YOUR INSTRUCTIONS >> Could you retype the records word for word but without any pictures?

MATERIALS PROVIDED >>

#####

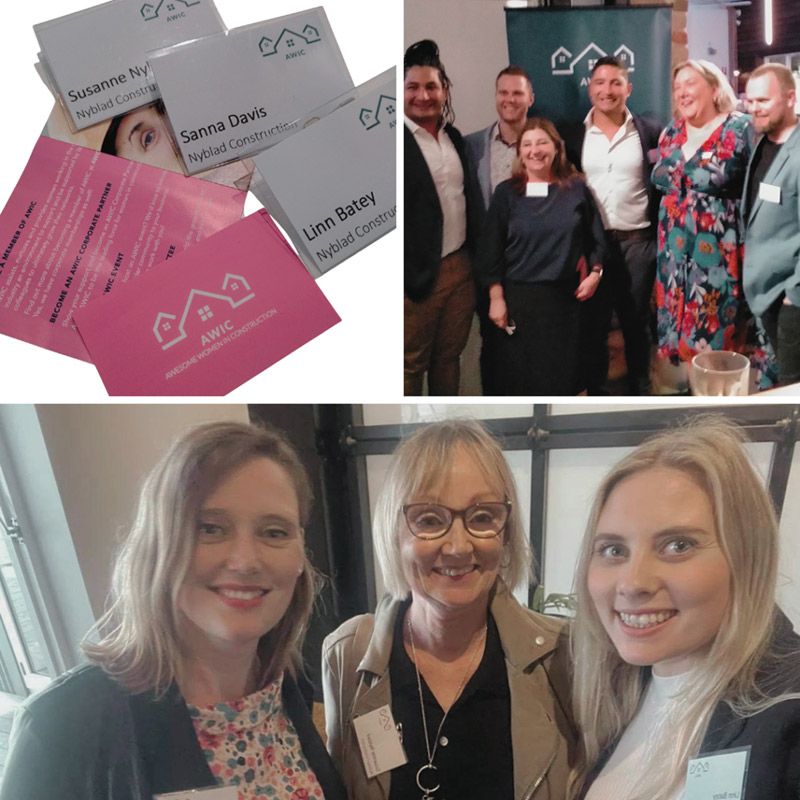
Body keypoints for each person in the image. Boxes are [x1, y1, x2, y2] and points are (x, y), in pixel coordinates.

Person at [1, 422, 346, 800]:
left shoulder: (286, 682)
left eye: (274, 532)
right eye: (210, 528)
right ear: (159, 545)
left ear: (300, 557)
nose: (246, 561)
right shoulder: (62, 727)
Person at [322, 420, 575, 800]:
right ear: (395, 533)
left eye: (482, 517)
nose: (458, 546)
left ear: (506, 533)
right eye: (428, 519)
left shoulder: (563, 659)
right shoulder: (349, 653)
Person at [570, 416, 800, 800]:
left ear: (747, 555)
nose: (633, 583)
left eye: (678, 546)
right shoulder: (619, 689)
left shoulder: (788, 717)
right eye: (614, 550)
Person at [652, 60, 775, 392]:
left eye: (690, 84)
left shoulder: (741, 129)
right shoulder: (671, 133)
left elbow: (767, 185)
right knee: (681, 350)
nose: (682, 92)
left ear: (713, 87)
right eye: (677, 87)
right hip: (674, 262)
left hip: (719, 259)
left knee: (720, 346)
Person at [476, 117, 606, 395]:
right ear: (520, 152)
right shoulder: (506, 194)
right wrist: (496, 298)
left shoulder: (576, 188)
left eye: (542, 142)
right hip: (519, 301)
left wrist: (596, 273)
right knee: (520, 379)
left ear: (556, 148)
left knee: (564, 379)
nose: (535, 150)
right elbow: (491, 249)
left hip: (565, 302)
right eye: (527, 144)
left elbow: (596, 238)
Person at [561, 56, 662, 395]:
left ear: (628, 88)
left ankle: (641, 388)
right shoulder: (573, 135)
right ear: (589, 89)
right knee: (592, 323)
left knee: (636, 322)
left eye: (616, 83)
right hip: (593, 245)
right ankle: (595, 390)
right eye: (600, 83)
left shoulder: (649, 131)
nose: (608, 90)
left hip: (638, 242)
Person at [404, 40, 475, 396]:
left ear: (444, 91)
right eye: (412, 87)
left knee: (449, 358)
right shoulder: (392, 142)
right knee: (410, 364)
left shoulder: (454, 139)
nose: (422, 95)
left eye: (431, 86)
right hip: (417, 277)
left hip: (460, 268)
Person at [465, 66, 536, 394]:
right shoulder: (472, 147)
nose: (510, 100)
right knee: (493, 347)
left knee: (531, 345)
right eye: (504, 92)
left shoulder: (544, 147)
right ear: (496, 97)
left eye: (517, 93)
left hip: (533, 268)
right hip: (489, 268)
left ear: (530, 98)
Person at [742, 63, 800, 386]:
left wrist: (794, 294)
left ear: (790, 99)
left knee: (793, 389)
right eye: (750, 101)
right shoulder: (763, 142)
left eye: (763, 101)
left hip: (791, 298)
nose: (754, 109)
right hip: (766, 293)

#####

ANSWER BOX >>
Body keypoints for each person in the image. Boxes are [x1, y1, x2, y2] and points are (x, y), in pixel coordinates.

Person at [1, 422, 346, 800]:
left shoulder: (286, 682)
left eye: (274, 532)
right eye: (210, 528)
right ear: (159, 545)
left ear: (300, 557)
nose: (246, 561)
right shoulder: (62, 727)
Person at [322, 420, 575, 800]:
right ear: (395, 533)
left eye: (482, 517)
nose: (458, 546)
left ear: (506, 533)
right eye: (428, 519)
left shoulder: (563, 659)
right shoulder: (349, 653)
Person at [570, 416, 800, 800]:
left ear: (747, 555)
nose: (633, 583)
left eye: (678, 546)
right shoulder: (619, 689)
left shoulder: (788, 717)
right eye: (614, 550)
Person at [652, 60, 775, 392]:
left eye: (690, 84)
left shoulder: (741, 129)
right shoulder: (671, 133)
left elbow: (767, 185)
right knee: (681, 350)
nose: (682, 92)
left ear: (713, 87)
right eye: (677, 87)
right hip: (674, 262)
left hip: (719, 259)
left knee: (720, 346)
Person at [476, 117, 606, 395]:
right ear: (520, 152)
right shoulder: (506, 194)
right wrist: (496, 298)
left shoulder: (576, 188)
left eye: (542, 142)
right hip: (519, 301)
left wrist: (596, 273)
right knee: (520, 379)
left ear: (556, 148)
left knee: (564, 379)
nose: (535, 150)
right elbow: (491, 249)
left hip: (565, 302)
right eye: (527, 144)
left elbow: (596, 238)
Person at [561, 56, 662, 395]:
left ear: (628, 88)
left ankle: (641, 388)
right shoulder: (573, 135)
right ear: (589, 89)
right knee: (592, 323)
left knee: (636, 322)
left eye: (616, 83)
right hip: (593, 245)
right ankle: (595, 390)
right eye: (600, 83)
left shoulder: (649, 131)
nose: (608, 90)
left hip: (638, 242)
Person at [404, 40, 475, 396]:
left ear: (444, 91)
right eye: (412, 87)
left knee: (449, 358)
right shoulder: (392, 142)
right knee: (410, 364)
left shoulder: (454, 139)
nose: (422, 95)
left eye: (431, 86)
right hip: (417, 277)
left hip: (460, 268)
Person at [465, 66, 536, 394]:
right shoulder: (472, 147)
nose: (510, 100)
right knee: (493, 347)
left knee: (531, 345)
right eye: (504, 92)
left shoulder: (544, 147)
right ear: (496, 97)
left eye: (517, 93)
left hip: (533, 268)
right hip: (489, 268)
left ear: (530, 98)
Person at [742, 63, 800, 386]:
left wrist: (794, 294)
left ear: (790, 99)
left knee: (793, 389)
right eye: (750, 101)
right shoulder: (763, 142)
left eye: (763, 101)
left hip: (791, 298)
nose: (754, 109)
right hip: (766, 293)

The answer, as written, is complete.